Can You Actually Afford It?
Most mortgage calculators just give you a number. This one gives you the truth. Enter your income, debts, down payment, and target price and get a real breakdown of your monthly payment, debt-to-income ratio, and you get an honest AI assessment of where you stand as a Lubbock buyer.
Frequently Asked Questions:
What is a good debt-to-income ratio to buy a home in Lubbock?
Most lenders want your total debt-to-income ratio (DTI) under 43%. That means all your monthly debt payments — car, credit cards, student loans, plus your new mortgage — should be 43% or less of your gross monthly income. The front-end ratio (housing costs only) should ideally stay under 28%.
How much do I need to make to buy a $250,000 home in Lubbock?
At current rates around 6.5%, a $250,000 home with 10% down runs roughly $1,800-$2,000 per month including taxes, insurance, and PMI. To keep your DTI under 43%, you'd need gross income of around $50,000-$55,000 per year with minimal other debt.
What is the property tax rate in Lubbock, TX?
Lubbock County property taxes run approximately 2.2% of assessed value annually. On a $250,000 home that's roughly $460 per month added to your payment.

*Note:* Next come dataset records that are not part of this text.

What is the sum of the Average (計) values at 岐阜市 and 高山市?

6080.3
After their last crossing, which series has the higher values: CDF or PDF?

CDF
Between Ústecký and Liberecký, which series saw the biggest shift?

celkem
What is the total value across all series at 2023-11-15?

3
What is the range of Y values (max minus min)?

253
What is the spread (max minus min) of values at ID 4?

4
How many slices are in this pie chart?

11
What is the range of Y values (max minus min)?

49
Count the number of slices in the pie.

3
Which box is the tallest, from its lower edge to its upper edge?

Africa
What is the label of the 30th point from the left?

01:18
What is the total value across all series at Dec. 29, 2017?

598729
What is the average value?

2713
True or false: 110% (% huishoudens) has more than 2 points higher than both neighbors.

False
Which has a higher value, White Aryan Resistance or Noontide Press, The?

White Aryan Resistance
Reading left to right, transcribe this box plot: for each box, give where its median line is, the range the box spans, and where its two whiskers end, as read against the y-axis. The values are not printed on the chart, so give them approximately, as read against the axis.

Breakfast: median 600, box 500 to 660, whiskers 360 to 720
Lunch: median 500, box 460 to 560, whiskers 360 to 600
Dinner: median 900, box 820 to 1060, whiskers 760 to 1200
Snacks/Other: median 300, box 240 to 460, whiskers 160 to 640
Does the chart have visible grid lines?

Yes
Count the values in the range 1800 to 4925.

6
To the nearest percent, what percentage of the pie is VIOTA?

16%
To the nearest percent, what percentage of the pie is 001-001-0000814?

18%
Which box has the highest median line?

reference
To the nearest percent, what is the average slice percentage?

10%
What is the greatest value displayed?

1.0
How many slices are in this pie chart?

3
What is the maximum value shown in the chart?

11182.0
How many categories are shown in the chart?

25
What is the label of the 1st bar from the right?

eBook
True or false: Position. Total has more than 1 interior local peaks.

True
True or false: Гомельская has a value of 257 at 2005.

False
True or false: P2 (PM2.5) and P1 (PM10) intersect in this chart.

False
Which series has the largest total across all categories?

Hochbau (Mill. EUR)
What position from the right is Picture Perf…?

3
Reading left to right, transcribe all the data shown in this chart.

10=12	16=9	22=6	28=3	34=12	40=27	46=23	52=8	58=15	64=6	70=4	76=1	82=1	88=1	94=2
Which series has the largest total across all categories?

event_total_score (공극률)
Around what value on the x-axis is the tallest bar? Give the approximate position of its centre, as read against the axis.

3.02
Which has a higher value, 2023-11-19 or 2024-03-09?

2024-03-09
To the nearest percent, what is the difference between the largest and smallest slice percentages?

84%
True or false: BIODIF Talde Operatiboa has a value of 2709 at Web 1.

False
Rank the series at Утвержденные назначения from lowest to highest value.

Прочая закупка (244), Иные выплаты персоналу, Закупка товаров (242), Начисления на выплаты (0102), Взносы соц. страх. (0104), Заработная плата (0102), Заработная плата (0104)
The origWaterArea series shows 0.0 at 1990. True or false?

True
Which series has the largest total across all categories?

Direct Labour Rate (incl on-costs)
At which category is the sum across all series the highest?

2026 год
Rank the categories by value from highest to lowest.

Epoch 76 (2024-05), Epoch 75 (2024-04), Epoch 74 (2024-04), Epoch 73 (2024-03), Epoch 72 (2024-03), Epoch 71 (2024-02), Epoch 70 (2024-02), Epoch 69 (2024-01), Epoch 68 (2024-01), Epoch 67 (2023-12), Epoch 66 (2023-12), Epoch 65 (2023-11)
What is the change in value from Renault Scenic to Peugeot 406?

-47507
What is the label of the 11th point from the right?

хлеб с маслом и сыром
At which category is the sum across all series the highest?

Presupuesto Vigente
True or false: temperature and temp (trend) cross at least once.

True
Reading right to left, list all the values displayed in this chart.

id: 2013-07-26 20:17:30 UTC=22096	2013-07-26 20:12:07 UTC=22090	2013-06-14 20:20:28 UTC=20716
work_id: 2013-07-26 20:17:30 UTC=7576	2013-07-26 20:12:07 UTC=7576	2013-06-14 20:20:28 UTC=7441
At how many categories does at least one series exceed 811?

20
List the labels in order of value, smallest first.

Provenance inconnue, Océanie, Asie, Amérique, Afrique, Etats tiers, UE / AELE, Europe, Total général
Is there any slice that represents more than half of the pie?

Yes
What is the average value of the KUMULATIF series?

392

Do I need 20% down to buy a house in Lubbock?
No. Many buyers put down 3-5%. The tradeoff is PMI (private mortgage insurance), which adds roughly $100-$200 per month until you reach 20% equity. This tool factors PMI in automatically if your down payment is under 20%.
What mortgage rate should I expect in Lubbock right now?
As of late May 2026, the Freddie Mac 30-year fixed rate average is 6.53%. Local lenders may be slightly above or below that depending on your credit score and loan type.